Start of SUPPLIED RECORDS

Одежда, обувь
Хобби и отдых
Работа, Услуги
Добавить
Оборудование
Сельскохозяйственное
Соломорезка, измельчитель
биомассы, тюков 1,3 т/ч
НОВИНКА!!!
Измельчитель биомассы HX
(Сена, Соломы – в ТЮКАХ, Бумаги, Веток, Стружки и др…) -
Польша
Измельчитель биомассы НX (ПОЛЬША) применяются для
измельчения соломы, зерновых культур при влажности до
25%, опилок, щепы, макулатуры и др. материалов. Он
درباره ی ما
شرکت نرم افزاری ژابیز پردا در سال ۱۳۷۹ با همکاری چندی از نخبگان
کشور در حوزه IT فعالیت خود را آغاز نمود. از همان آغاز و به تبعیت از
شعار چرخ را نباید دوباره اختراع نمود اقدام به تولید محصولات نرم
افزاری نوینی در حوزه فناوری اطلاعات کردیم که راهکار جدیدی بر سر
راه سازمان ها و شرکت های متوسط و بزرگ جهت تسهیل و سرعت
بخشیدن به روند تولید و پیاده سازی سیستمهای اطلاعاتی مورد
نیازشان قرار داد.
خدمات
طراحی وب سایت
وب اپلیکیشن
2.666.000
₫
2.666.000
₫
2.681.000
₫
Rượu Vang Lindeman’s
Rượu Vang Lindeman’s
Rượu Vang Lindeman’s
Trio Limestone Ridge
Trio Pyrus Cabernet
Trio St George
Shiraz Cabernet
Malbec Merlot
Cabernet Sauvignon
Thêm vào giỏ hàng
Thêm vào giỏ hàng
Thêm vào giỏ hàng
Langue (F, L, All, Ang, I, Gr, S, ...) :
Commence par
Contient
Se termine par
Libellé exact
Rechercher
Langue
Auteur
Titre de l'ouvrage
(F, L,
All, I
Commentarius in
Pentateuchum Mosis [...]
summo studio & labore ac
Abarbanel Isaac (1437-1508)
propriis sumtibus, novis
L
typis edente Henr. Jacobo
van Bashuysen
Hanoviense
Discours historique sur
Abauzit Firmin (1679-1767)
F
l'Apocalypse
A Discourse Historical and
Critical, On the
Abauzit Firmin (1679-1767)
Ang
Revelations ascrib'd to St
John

End of SUPPLIED RECORDS
Start of SUPPLIED RECORDS

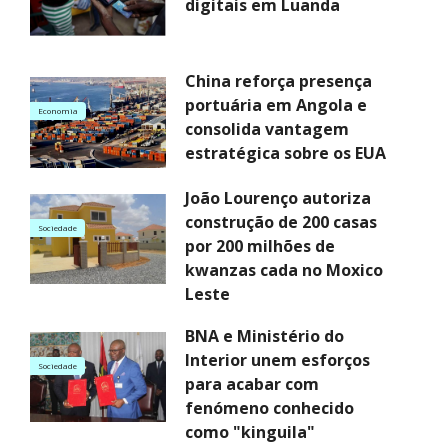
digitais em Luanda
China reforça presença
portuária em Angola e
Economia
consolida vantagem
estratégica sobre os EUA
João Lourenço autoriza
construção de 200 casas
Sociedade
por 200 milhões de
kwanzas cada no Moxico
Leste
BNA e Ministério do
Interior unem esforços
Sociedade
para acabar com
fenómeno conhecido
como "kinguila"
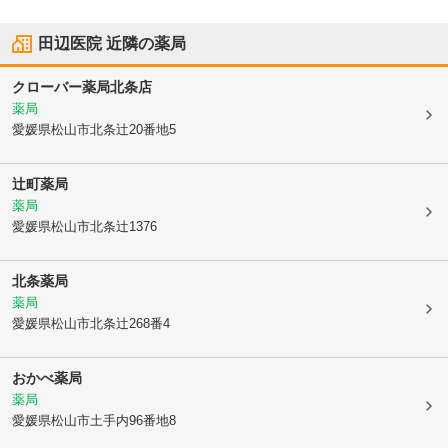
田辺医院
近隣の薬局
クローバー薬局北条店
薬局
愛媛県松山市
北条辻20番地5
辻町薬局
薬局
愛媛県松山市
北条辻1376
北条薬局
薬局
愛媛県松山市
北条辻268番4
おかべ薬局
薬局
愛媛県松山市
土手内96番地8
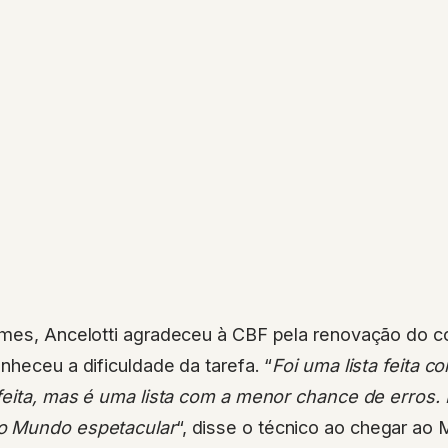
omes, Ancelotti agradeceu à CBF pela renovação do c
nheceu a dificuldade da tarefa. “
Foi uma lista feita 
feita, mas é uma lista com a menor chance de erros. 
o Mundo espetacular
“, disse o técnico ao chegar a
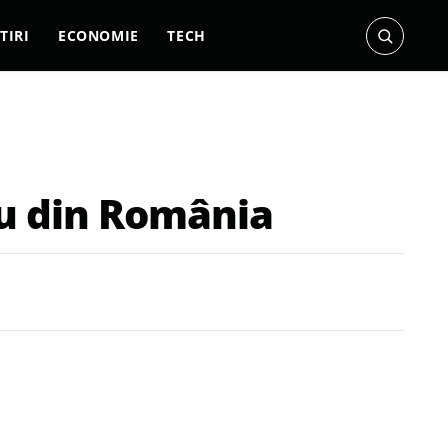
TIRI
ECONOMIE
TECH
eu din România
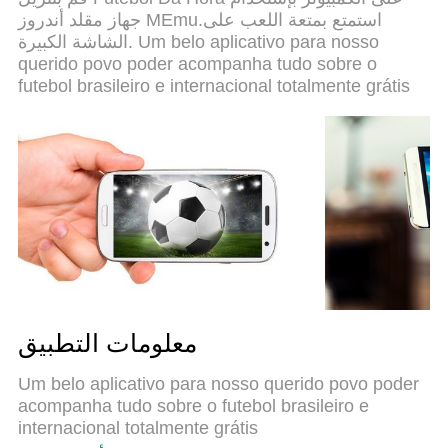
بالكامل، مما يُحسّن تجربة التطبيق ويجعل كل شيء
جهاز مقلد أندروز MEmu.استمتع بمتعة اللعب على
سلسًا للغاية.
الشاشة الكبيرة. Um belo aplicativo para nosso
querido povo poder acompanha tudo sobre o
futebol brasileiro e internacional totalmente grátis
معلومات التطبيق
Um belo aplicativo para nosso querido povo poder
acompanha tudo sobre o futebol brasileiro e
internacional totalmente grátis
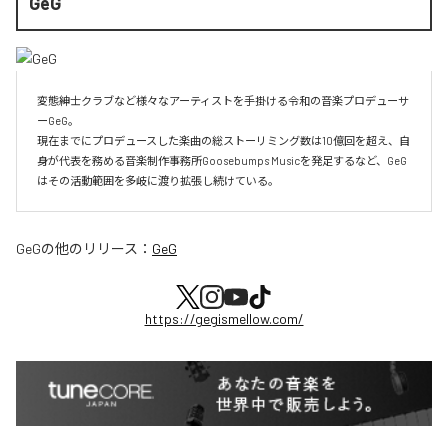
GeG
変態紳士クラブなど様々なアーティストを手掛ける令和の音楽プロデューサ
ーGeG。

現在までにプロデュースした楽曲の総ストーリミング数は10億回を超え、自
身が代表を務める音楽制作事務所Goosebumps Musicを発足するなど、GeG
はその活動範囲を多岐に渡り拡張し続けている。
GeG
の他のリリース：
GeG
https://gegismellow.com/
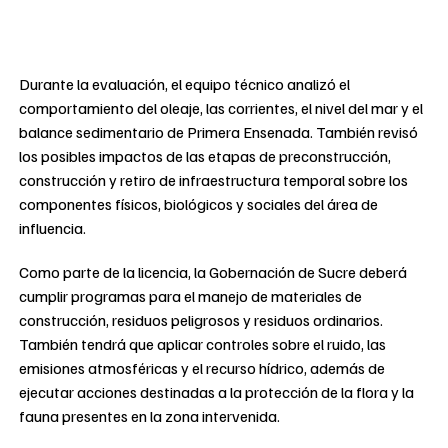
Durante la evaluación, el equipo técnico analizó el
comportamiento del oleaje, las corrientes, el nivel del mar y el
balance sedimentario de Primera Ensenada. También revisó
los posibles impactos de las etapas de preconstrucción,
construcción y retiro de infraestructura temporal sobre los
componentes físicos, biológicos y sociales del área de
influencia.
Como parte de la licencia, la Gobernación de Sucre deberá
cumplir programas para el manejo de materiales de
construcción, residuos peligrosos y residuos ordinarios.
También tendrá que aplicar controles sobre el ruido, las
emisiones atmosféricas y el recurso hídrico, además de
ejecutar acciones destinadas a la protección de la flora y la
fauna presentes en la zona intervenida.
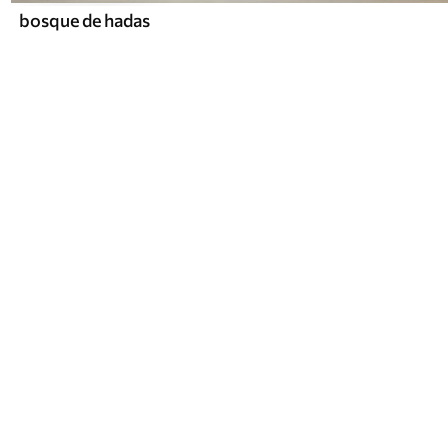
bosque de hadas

End of SUPPLIED RECORDS
Start of SUPPLIED RECORDS

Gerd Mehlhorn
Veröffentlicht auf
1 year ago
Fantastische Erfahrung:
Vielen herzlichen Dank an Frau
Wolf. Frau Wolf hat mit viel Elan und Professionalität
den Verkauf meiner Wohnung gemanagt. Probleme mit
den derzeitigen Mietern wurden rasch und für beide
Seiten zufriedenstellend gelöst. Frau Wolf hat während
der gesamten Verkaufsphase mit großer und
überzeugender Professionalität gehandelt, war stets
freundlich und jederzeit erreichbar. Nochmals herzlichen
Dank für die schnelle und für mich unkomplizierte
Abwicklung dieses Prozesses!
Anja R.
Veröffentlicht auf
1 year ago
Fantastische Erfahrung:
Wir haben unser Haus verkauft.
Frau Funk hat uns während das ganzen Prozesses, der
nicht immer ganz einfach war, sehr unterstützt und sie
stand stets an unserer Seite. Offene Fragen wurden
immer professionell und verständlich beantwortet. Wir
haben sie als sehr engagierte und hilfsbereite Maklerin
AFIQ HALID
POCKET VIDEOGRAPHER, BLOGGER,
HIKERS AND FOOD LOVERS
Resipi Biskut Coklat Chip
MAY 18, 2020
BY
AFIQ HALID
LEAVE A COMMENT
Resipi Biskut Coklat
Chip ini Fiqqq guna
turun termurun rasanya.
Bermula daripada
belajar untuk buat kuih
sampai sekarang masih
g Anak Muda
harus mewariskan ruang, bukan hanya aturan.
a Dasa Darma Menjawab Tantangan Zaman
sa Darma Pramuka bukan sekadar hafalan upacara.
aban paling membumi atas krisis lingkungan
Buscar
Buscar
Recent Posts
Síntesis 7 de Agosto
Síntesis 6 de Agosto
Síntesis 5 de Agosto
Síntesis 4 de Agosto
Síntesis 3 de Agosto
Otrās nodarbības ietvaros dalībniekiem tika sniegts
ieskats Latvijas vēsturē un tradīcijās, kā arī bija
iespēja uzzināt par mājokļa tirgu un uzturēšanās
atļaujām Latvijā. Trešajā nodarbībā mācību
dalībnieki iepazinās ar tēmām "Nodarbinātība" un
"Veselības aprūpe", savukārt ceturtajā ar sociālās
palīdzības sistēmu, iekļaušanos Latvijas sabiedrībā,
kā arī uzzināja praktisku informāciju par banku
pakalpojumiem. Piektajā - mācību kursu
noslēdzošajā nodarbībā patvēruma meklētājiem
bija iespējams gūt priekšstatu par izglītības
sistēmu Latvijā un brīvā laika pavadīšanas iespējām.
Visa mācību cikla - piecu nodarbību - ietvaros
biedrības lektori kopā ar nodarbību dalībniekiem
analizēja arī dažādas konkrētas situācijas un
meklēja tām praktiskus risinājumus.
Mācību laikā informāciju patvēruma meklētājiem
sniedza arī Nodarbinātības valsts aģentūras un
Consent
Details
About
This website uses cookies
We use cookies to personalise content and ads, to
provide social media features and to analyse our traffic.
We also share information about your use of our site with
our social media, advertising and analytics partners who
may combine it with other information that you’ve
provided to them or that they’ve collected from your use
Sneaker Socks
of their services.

End of SUPPLIED RECORDS

ACTIVITY:
Copy out the lines beginning with the one that contains "Одежда, обувь" and continuing through the one that contains "Измельчитель биомассы НX", keeping both of those lines and changing nothing.

ANSWER TO THIS TASK:
Одежда, обувь
Хобби и отдых
Работа, Услуги
Добавить
Оборудование
Сельскохозяйственное
Соломорезка, измельчитель
биомассы, тюков 1,3 т/ч
НОВИНКА!!!
Измельчитель биомассы HX
(Сена, Соломы – в ТЮКАХ, Бумаги, Веток, Стружки и др…) -
Польша
Измельчитель биомассы НX (ПОЛЬША) применяются для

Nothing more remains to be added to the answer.